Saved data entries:
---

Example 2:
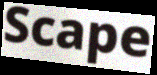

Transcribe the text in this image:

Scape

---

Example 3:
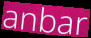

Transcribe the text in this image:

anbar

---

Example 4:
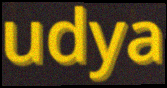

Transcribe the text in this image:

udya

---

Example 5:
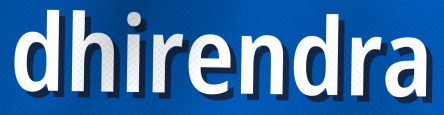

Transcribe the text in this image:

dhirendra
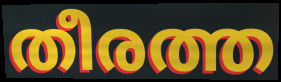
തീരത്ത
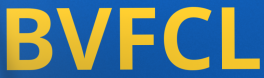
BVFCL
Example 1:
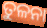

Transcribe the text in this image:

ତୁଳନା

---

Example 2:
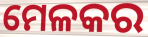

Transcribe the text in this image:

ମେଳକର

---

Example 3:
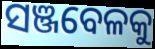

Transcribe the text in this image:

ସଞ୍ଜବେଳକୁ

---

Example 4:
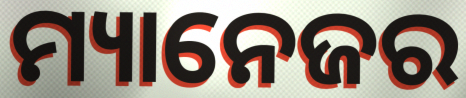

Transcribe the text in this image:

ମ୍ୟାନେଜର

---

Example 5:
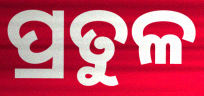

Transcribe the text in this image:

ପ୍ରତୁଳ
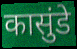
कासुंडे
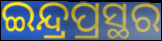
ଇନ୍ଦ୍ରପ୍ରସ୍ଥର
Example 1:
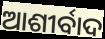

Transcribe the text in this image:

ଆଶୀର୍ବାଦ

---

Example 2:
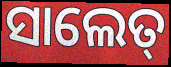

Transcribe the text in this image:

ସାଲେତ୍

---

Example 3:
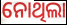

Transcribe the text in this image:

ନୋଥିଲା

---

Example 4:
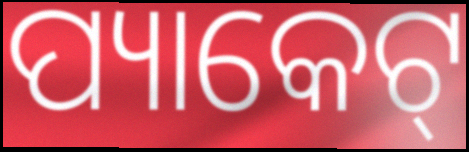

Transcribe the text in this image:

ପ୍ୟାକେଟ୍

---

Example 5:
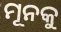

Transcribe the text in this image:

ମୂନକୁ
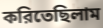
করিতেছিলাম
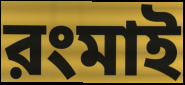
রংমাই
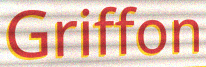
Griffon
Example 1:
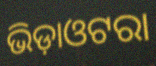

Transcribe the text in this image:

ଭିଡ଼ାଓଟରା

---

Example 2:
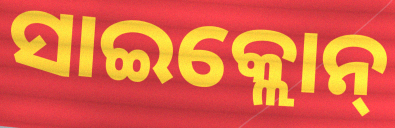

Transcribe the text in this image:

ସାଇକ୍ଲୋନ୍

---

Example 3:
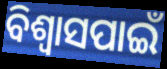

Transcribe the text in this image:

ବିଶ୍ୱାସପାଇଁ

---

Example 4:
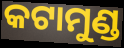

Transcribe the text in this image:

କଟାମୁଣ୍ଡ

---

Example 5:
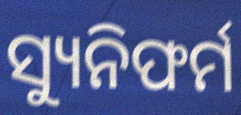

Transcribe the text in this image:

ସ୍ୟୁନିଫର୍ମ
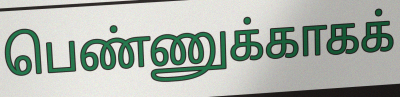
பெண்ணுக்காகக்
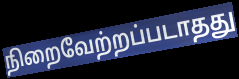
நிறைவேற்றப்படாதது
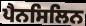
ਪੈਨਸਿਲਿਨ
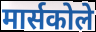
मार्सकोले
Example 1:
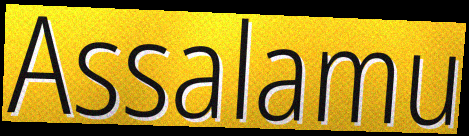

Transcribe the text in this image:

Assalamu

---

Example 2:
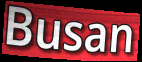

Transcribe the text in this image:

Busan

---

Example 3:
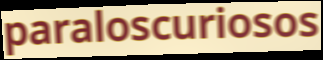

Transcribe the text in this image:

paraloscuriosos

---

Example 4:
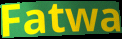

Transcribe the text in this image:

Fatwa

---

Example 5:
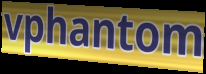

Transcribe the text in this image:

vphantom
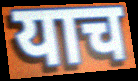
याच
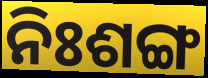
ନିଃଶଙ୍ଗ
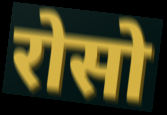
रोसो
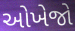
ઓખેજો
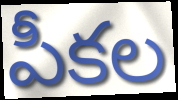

▶ How to complete this task
Send back every record exactly as it stands, except the pictures.

▶ Solution
---

Example 2:

Transcribe the text in this image:

Scape

---

Example 3:

Transcribe the text in this image:

anbar

---

Example 4:

Transcribe the text in this image:

udya

---

Example 5:

Transcribe the text in this image:

dhirendra
തീരത്ത
BVFCL
Example 1:

Transcribe the text in this image:

ତୁଳନା

---

Example 2:

Transcribe the text in this image:

ମେଳକର

---

Example 3:

Transcribe the text in this image:

ସଞ୍ଜବେଳକୁ

---

Example 4:

Transcribe the text in this image:

ମ୍ୟାନେଜର

---

Example 5:

Transcribe the text in this image:

ପ୍ରତୁଳ
कासुंडे
ଇନ୍ଦ୍ରପ୍ରସ୍ଥର
Example 1:

Transcribe the text in this image:

ଆଶୀର୍ବାଦ

---

Example 2:

Transcribe the text in this image:

ସାଲେତ୍

---

Example 3:

Transcribe the text in this image:

ନୋଥିଲା

---

Example 4:

Transcribe the text in this image:

ପ୍ୟାକେଟ୍

---

Example 5:

Transcribe the text in this image:

ମୂନକୁ
করিতেছিলাম
রংমাই
Griffon
Example 1:

Transcribe the text in this image:

ଭିଡ଼ାଓଟରା

---

Example 2:

Transcribe the text in this image:

ସାଇକ୍ଲୋନ୍

---

Example 3:

Transcribe the text in this image:

ବିଶ୍ୱାସପାଇଁ

---

Example 4:

Transcribe the text in this image:

କଟାମୁଣ୍ଡ

---

Example 5:

Transcribe the text in this image:

ସ୍ୟୁନିଫର୍ମ
பெண்ணுக்காகக்
நிறைவேற்றப்படாதது
ਪੈਨਸਿਲਿਨ
मार्सकोले
Example 1:

Transcribe the text in this image:

Assalamu

---

Example 2:

Transcribe the text in this image:

Busan

---

Example 3:

Transcribe the text in this image:

paraloscuriosos

---

Example 4:

Transcribe the text in this image:

Fatwa

---

Example 5:

Transcribe the text in this image:

vphantom
याच
ନିଃଶଙ୍ଗ
रोसो
ઓખેજો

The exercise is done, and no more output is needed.